Fuarda sektörün sorunlarına ışık tutan, vizyonuyla turizmcilerin önünü aydınlatacak seminerler olması gerektiğini de söyleyen Mehmet İşler şu görüşleri dile getiriyor:
“Bu yıl turizm sektörünün kötüye gittiği belli. Avrupa’da İslamofobi almış başını gidiyor. Bizim iç turizmimizi destekleyecek hareketlendirecek kararlar almamız, sorunlarımızı dile getirmemiz, vizyonumuzu genişletecek turizm CEO’larının görüşlerinden yararlanmamız gerek. Örneğin neden bu fuara Dünya Turizm Örgütü’nün başındaki insan Taleb Rifai çağrılmaz. Bir TUI ya da Thomas Cook’un CEO’ları davet edilmez? Fuarı düzenleyen kurumun başında kentin belediye başkanı var.

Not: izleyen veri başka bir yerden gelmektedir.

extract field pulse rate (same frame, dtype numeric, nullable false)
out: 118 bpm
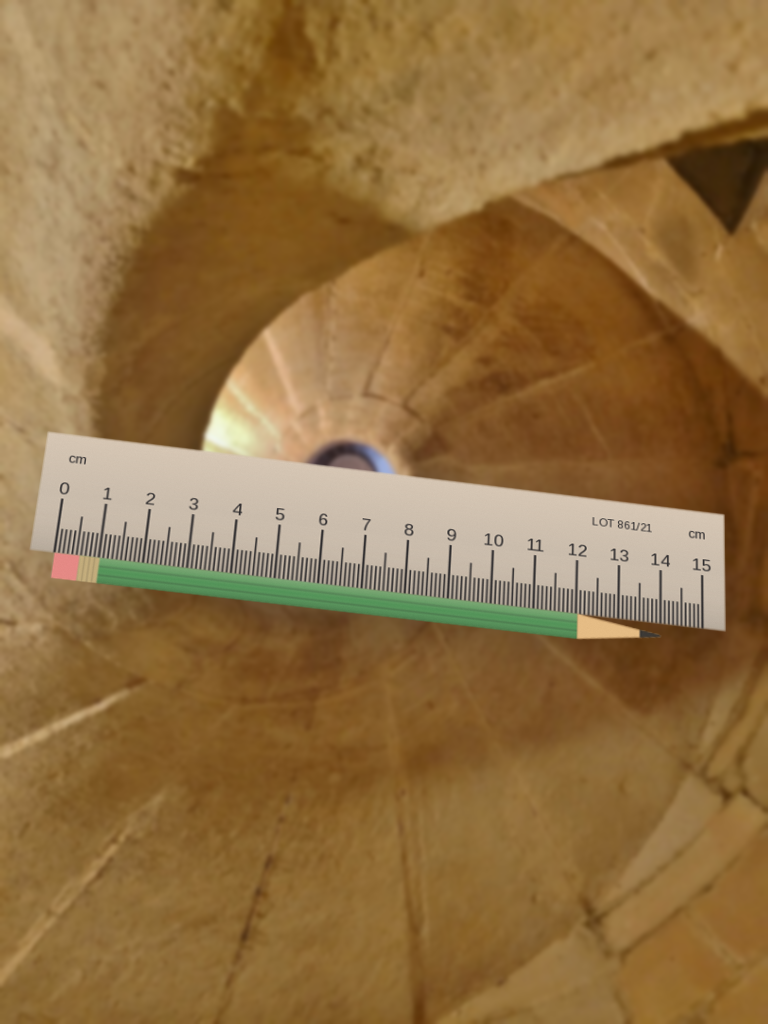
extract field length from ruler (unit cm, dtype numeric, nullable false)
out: 14 cm
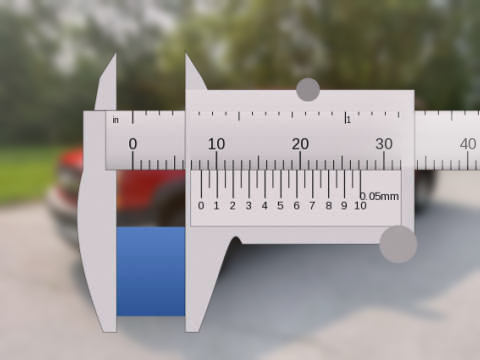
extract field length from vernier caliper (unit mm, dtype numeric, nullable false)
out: 8.2 mm
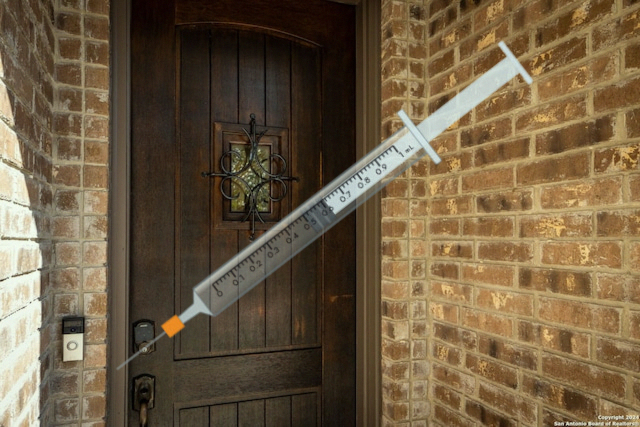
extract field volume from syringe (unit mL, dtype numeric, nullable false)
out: 0.5 mL
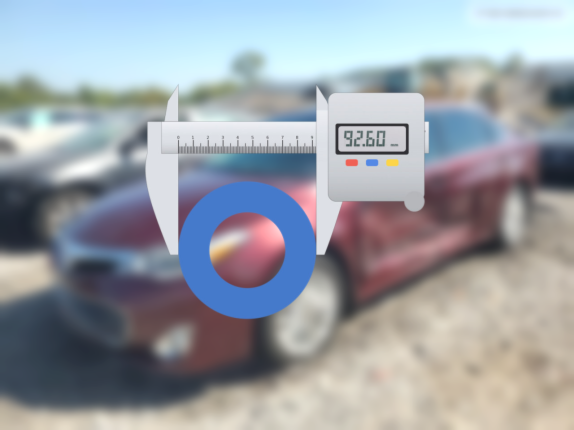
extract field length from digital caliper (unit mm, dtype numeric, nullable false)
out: 92.60 mm
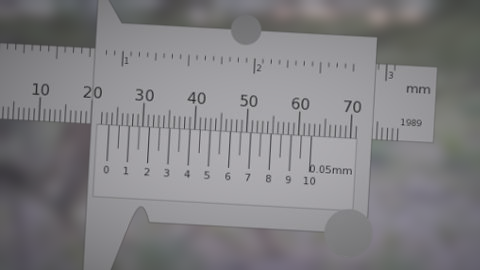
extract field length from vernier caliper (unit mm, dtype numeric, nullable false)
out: 23.5 mm
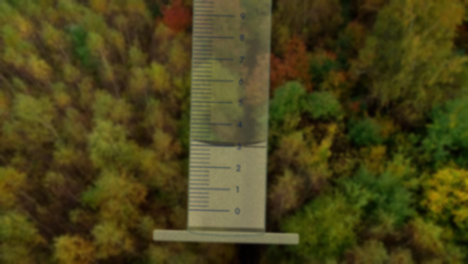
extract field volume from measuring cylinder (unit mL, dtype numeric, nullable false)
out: 3 mL
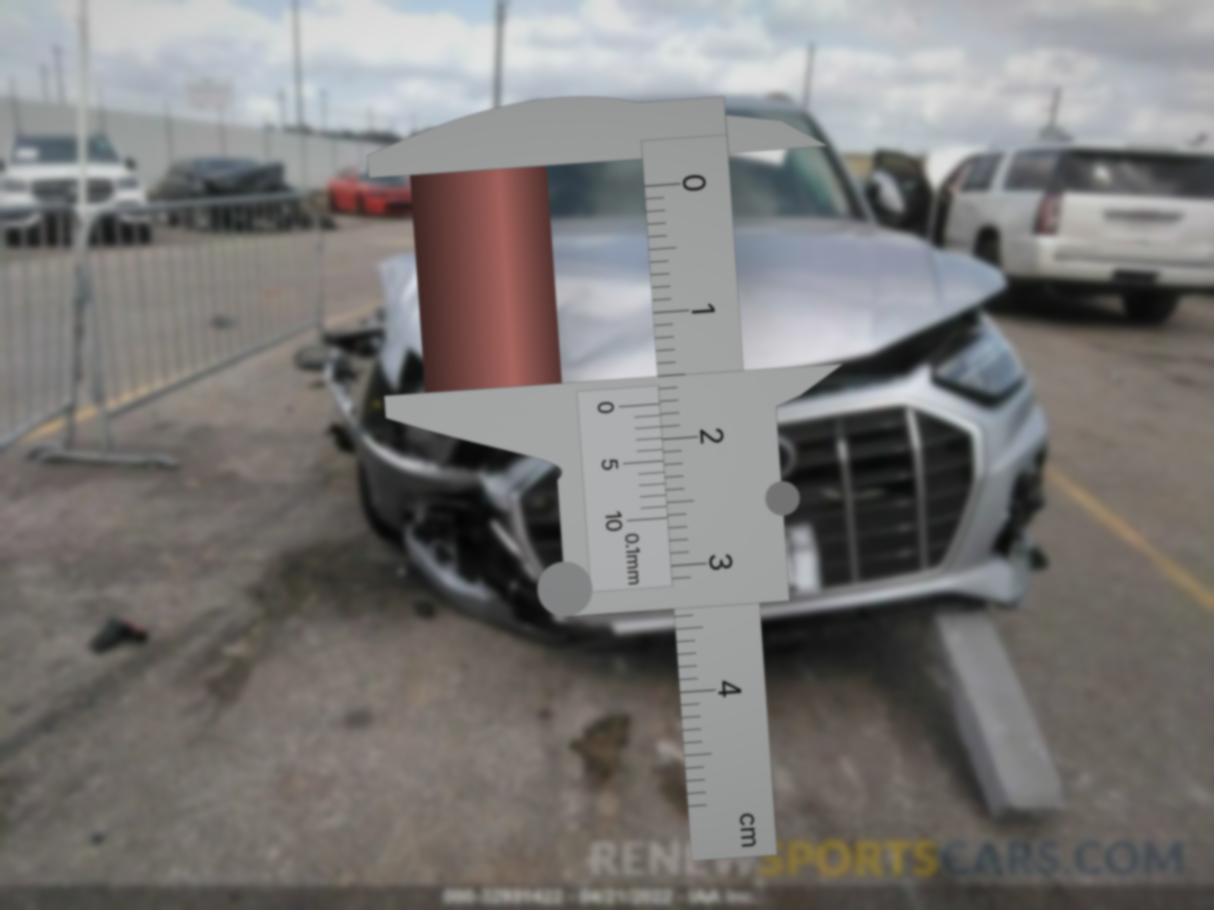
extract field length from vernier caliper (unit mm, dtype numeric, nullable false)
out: 17.2 mm
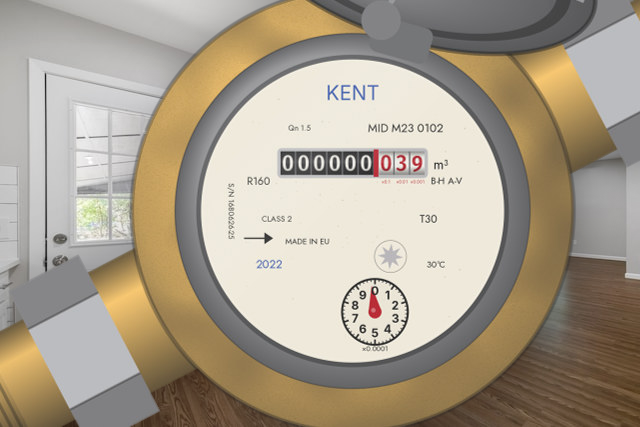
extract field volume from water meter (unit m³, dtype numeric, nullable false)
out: 0.0389 m³
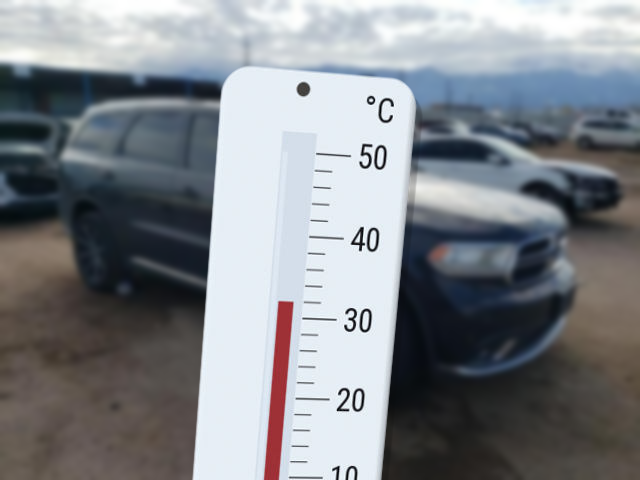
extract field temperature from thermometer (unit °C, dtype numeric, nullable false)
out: 32 °C
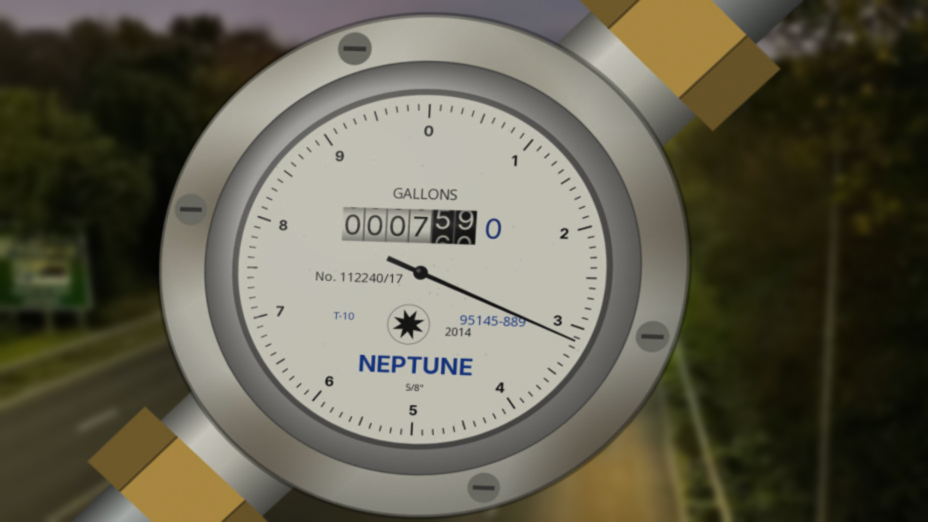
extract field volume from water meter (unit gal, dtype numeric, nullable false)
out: 7593.1 gal
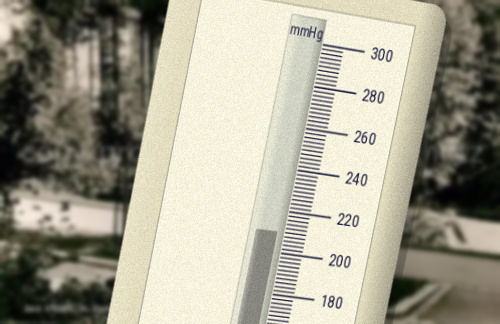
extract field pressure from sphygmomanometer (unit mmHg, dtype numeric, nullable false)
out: 210 mmHg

Bu çok önemli bir avantaj değil mi ki kullanılmaz?”

Fuar İzmir’in Gaziemir’de olması nedeniyle kent merkezindeki konaklama tesislerinin de ciddi sıkıntı yaşadığını anlatan Mehmet İşler, sektörde kaybın yüzde 15-20 dolayında olduğuna dikkat çekiyor. Fuarın kent merkezinden koptuğunu, fuar için gelen katılımcıların da kent merkezi yerine otoban bağlantısını kullanarak Aydın’da, Seferihisar ya da Çeşme’de konaklamayı tercih ettiklerini belirten İşler, sözlerini şöyle tamamlıyor:

“Biz fuarı İzmir için yaptık ama Aydın’ı destekliyoruz. Katılımcıların şehirle bağlantısını kopardık. Fuarın metroyla ilişkisinin olmaması, karayolu bağlantılarının tamamlanmaması sıkıntı. İzmir’e geliyorlar ama şehir yaşamını görmüyorlar, kent ekonomise katkı koymuyorlar. Daha önceden mermer, gelinlik, turizm, ayakkabı fuarları için kente gelenlerden ekmeğimizi yiyorduk. Ama şimdi kayıp yüzde 15-20 dolayında. Bu sorunların acilen çözülmesi gerek. Kültür Turizm Bakanlığı’na bağlı en çok tesis Konak’ta, daha sonra Çeşme’de. Siz en önemli merkezi zayıflattınız, aldığınız şeyin yerine bir şey koymadınız. Neden Kültürpark’ta, insanları kent merkezine çekecek bir kongre merkezi yapılmıyor bir an önce. Bu mu başarı? Bunları söylediğimiz için bize kızıyorlar, ama biz ekmeğimizin derdindeyiz.”